Data cleaning, refining, and analysis (summary statistics, hypothesis testing) were performed using R57. Reads in the FASTQ file sequence data were aligned against the reference genome GRChg38.p12 using bwa58 and samtools59. Variant calling of SNP and INDEL was done using freebayes60. Freebayes version v1.3.2 was used with the following default parameters: minimal count of alternate allele reads of 2, minimal fraction of alternate reads of 20%. The resulting VCF files were refined in further steps: vcffilter61 was used to filter variants for total read depth at the locus > 10 and quality score > 20, leaving only variants with estimated 99% probability of a polymorphic genotype call; vt62 was used to normalize variants and deconstruct multiallelic variants. Refined VCF files were compressed and indexed using samtools59. Variants were annotated for functional effects and allele frequency in other populations using Variant Effect Predictor27. Phasing was done using Beagle 5.163 under standard parameters.

Principal component analysis was done with PLINK64 using 1,2 M autosomal SNPs.

The gp pipeline for variant prioritization is written in Python and R and the code is publicly available (https://github.com/SilviaBuonaiuto/gpPipeline). The manually curated list of genes associated with miscarriages (recurrent and spontaneous) was obtained through a comprehensive search of the published literature.
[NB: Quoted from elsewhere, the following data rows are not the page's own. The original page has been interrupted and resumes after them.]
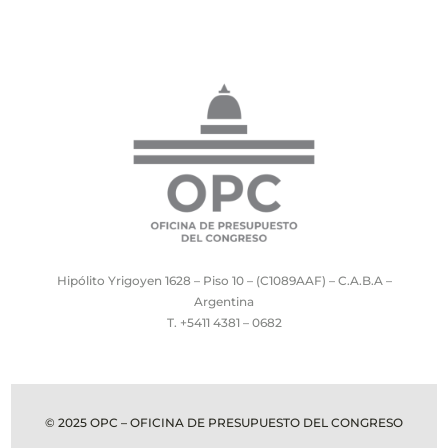
Hipólito Yrigoyen 1628 – Piso 10 – (C1089AAF) – C.A.B.A –
Argentina
T. +5411 4381 – 0682
© 2025 OPC – OFICINA DE PRESUPUESTO DEL CONGRESO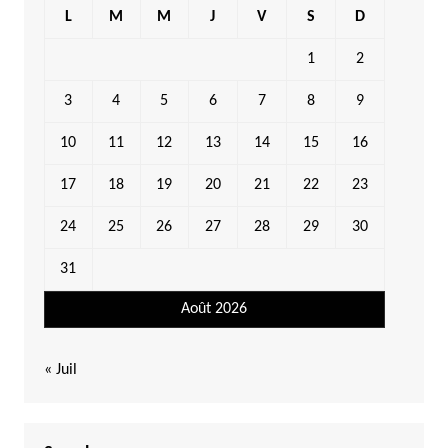
L
M
M
J
V
S
D
1
2
3
4
5
6
7
8
9
10
11
12
13
14
15
16
17
18
19
20
21
22
23
24
25
26
27
28
29
30
31
Août 2026
« Juil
We considered seven studies highlighting the association of genes with miscarriages4,5,9,19,20,65,66. This compendium was further supplemented by genes from curated repositories such as Human Phenotype Ontology (HPO) [URL: https://hpo.jax.org/app/browse/term/HP:0200067 last accessed: 1/12/2020 11:01:00 PM67] and DisGeNET [http://www.disgenet.org/search last accessed: 1/12/2020 11:12:00 PM68]. The search terms used were “recurrent miscarriages”, “abortion”, “spontaneous abortion”, and “recurrent spontaneous abortion”. After filtering by removing the duplicates, combining the gene sets obtained from the literature and databases yielded a total of 608 unique genes (Supplementary Table 1). Additional information of genes such as HGNC symbol, HGNC ID, Gene Stable ID, Chromosomal coordinates (GRChg38), karyotype band, transcript count, protein stable ID were extracted from Ensembl Biomart69.

Overrepresentation tests and protein classification were performed using the R package ReactomePA70.